When I first started writing this review, I had rated the Griffin as a “1” in materials, which I’ve revised down to zero. I like the feel and durability of stainless steel; the heft is worth the strength. The stainless Griffin is approximately three times heavier than the titanium and five times heavier than the carbon fiber. But, umm, the bottle opener bent!


Maybe that’s a sign I drink too much. Maybe the geometry of the edge needs some work. Maybe they need to heat treat their tools. People complain that the carbon fiber versions chip when you open a beverage as well, which is disappointing. With a thick (3/16”) stock of stainless, you expect to not have to worry about this. Disappointing.

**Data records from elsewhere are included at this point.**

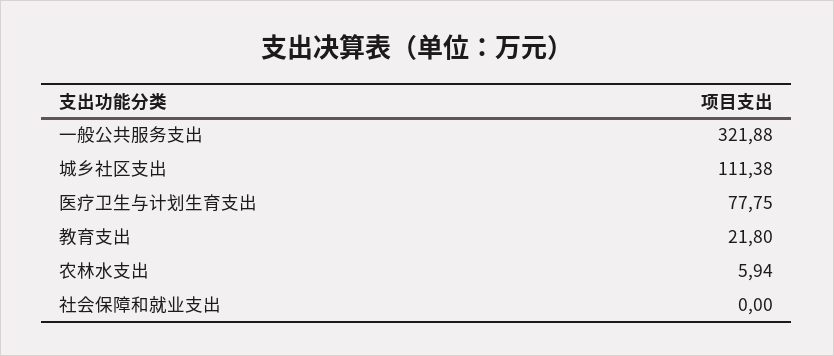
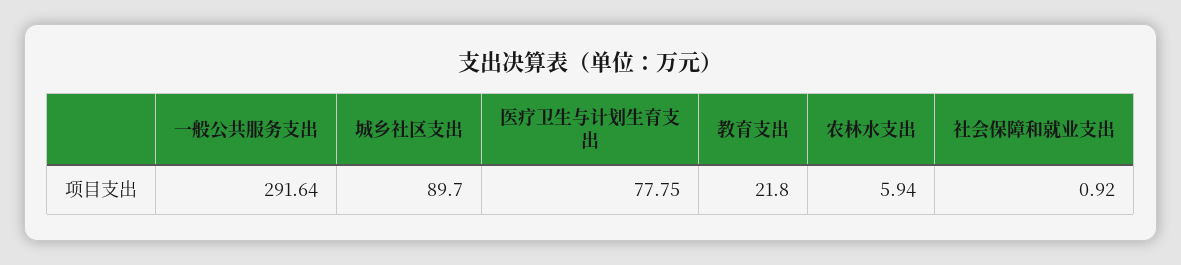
一般公共服务支出: 321.88 -> 291.64
城乡社区支出: 111.38 -> 89.7
社会保障和就业支出: 0 -> 0.92

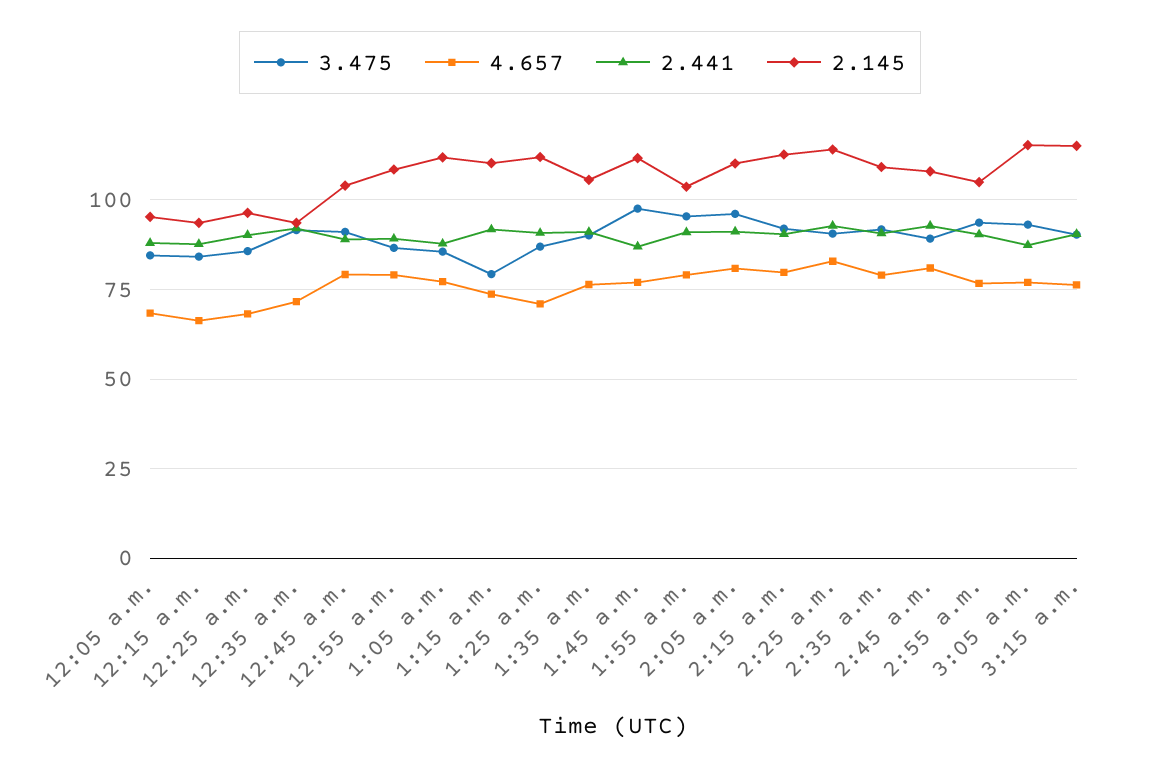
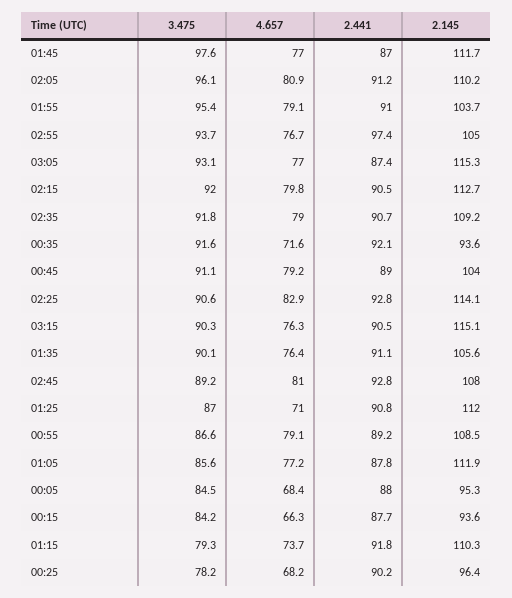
3.475, 12:25 a.m.: 85 -> 78.2
2.441, 2:55 a.m.: 90 -> 97.4

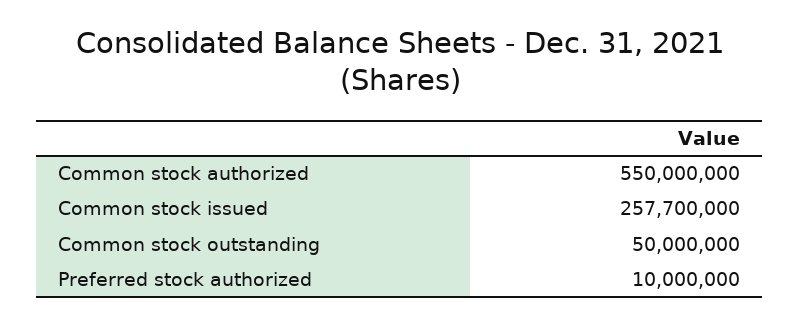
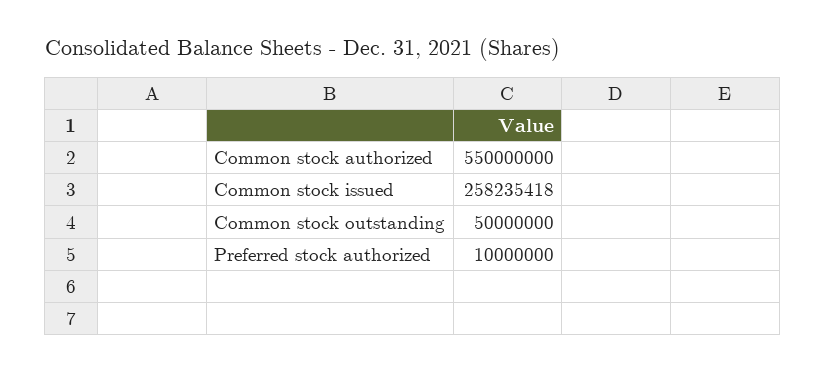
Common stock issued: 257700000 -> 258235418

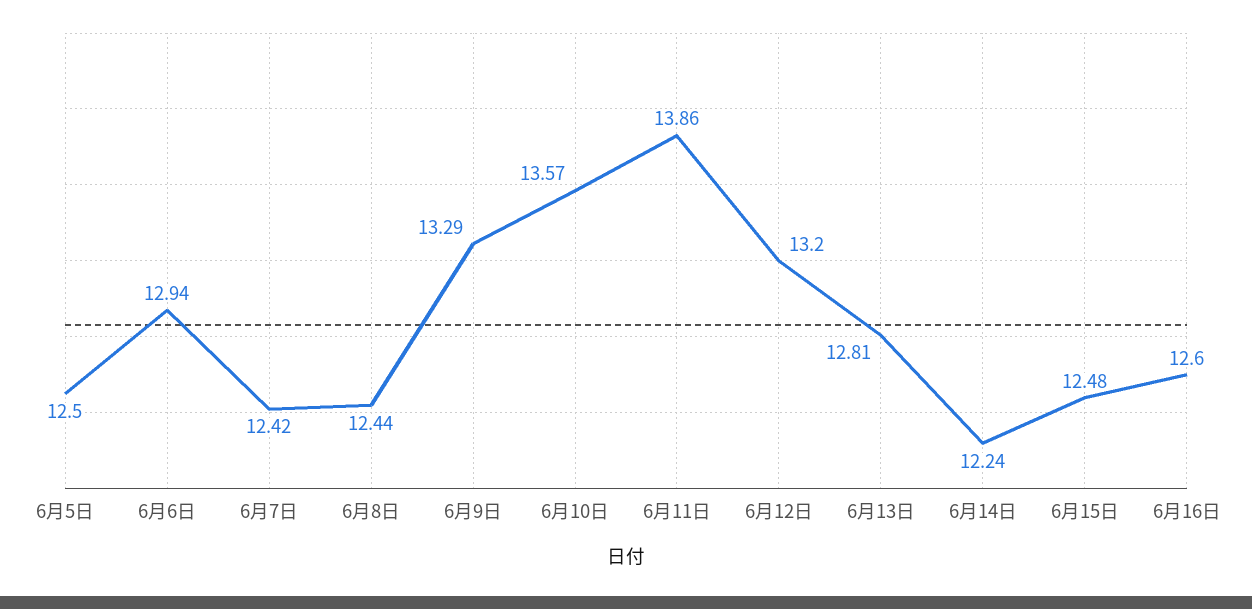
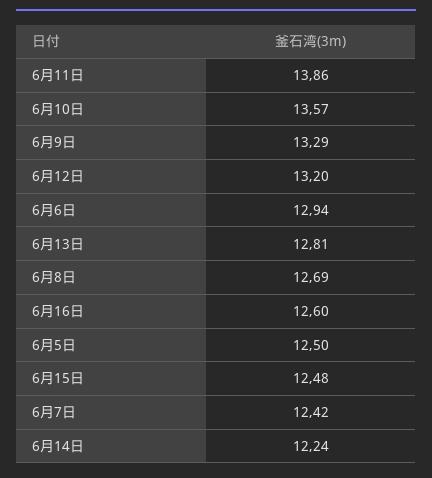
6月8日: 12.44 -> 12.69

Deployment/Accessibility: 2

No issues with interference on the Griffin. Some features serve multiple purposes – the bottle opener is also a ¼” bit driver, and the key ring hole is a 5/16” hex driver, but you’re unlikely to need both at the same time.

Retention Method: 2

Well, the whole point is that it’s got a built-in pocket clip, which is clever. As a dangler it’s good, or you can also slide it over the lip of your “fifth” (coin) pocket as well. The non-linear gate (which reminds me of old Jaguar automatic shifters) helps hold the tool in place as well.

Tool Selection: 2

It covers the basic tenets of OPMTs – a straight screwdriver/prybar, a bottle opener, and a key-ring.  I like the inclusion of the 4 through 7mm box wrenches, but think about this – what exactly USES those size bolts? I’m a mechanic by trade and I’ll happily show you how clean my ¼” drive 4 through 7mm sockets are. The Griffin could benefit from “imbiggening” – multiply the size by 1.25 so that the clip is a little bigger, and it includes an 8 and a 10mm box wrench – which would actually be useful. The 6 and 7mm wrenches occasionally work on worm-gear type band clamps but of course you can’t fit the Griffin on those. The ¼” bit driver is a great “zero downside” addition, built into the bottle opener. And the 5/16” hex drive – a size commonly used on domestic appliances – is a boon. I don’t do any woodworking but I’d imagine Anthony has something to say about the uses of a scoring tool for marking things. And of course a Philips driver would be helpful, but is impractical from a machining standpoint.

Tool Performance: 1


Here we get to the Griffin’s strong point for me, a craft beer nerd. The bottle opener is the best short of a bartender-style, full-size tool. Instead of the opener being on the forward side of the tool, hooking under and leveraging UP, you place the Griffin over the top of a cap, hook the edge under, and push down. It is a fantastic single-pull opener, and it’s a lot of fun to use. Sadly after a few weeks of use, it bent, making opening bottles difficult and requiring straightening with a set of pliers. The straight screwdriver/prybar works well, but lacks leverage due to the size of the tool. The ¼” bit driver and 5/16” hex are situated at the end of the tool so you have maximum leverage when torqueing things down. There is no retention method for a ¼” bit, though. The box wrenches are in the middle so access and leverage are poor, but you probably won’t be using them anyway, so it’s a moot point.

Overall: 15/20

For things that I keep a one piece tool around in my pocket for, the Griffin suits my purposes especially well. Pop open a beer, tighten a screw, wedge open the occasional recalcitrant pistachio, etc. I think the Griffin could benefit from improvements in machining and materials, but for around $20 these are more observations than complaints. If you want to try out something new for light duty jobs around the house, it’s worth a try.